La mayoría de las violencias son violencias silenciosas, ocurren en el espacio privado y son casi invisibles, y decimos casi porque se ven cuando se quieren ver, porque siempre hay indicios en el estado emocional, psicológico y físico (aunque no haya necesariamente violencia física) de las víctimas. Y porque el comportamiento de los o las menores tampoco es el propio de quienes viven en un espacio de seguridad y bienestar. Pero hace falta voluntad de querer saber y profesionales con la especialización adecuada en violencias machistas que puedan elaborar los necesarios informes y que esos informes sean aceptados y tenidos en cuenta en el ámbito judicial.
Hace ya muchos años que se advirtió de que la violencia de género no son sólo los golpes. Pero son muchas las mujeres que no son escuchadas cuando denuncian violencias machistas no físicas, mujeres que viven procesos largos, duros y amargos, que se arruinan económicamente si quieren estar protegidas en su salud mental (tienen que pagar psicólogas privadas o esperar largo tiempo para conseguir algunas visitas muy espaciadas en el ámbito público); si quieren tener una defensa jurídica verdaderamente especializada (el turno de oficio cuenta con excelentes profesionales, pero ellos suelen contratar abogadas o abogados con experiencia en la defensa de agresores); si quieren tener la seguridad de que el agresor no invadirá su hogar o sus espacios privados o laborales y no se llevará a sus hijas o hijos de la escuela infantil, del colegio, en algún descuido en un parque o con alguna persona de la familia (algunas, las que pueden, hasta contratan a detectives privados).

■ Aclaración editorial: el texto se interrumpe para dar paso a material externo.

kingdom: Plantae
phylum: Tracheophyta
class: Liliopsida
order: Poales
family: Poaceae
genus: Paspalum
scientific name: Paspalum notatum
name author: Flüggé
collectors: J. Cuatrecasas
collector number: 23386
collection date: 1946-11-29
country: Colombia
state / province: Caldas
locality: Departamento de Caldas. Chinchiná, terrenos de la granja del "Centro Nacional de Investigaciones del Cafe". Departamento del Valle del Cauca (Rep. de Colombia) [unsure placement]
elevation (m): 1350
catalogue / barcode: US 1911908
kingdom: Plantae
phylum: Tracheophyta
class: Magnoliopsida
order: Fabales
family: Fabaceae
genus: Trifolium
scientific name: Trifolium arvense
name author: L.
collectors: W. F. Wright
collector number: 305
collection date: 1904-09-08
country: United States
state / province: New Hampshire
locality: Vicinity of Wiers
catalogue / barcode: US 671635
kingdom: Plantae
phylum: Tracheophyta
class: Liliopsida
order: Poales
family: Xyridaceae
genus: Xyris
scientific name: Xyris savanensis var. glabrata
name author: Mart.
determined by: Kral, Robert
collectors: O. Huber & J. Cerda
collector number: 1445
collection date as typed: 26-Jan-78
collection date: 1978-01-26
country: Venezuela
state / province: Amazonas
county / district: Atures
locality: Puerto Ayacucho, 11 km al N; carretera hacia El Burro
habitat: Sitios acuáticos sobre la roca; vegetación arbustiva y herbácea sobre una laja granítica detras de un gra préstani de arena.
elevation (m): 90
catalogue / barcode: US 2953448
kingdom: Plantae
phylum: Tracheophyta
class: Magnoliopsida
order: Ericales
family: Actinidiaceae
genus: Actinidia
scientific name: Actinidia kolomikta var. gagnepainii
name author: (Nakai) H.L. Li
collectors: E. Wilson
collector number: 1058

La violencia de género, pese a la legislación, es una pesadilla para las mujeres que la padecen. Viven en el miedo, en la inseguridad, en el cuestionamiento, en la revictimización, y en el dolor constante e inmenso cuando son madres, porque esos hijos o hijas pueden ser asesinados, pero también manipulados y puestos en contra de la madre por el maltratador y su entorno, o pueden sufrir violencias diversas que ellas no pueden muchas veces denunciar por el riesgo a no ser creídas.
Esto tiene que cambiar. Y tiene que cambiar con un compromiso serio de las instituciones para ponerle fin, con recursos económicos que permitan la formación de todas las personas que intervienen en cada caso, protegiendo a las y los profesionales para que los agresores no las puedan denunciar, y, sobre todo: escuchando a las mujeres y sus necesidades y realidades, porque el problema es estructural, pero cada caso es individual y con características propias.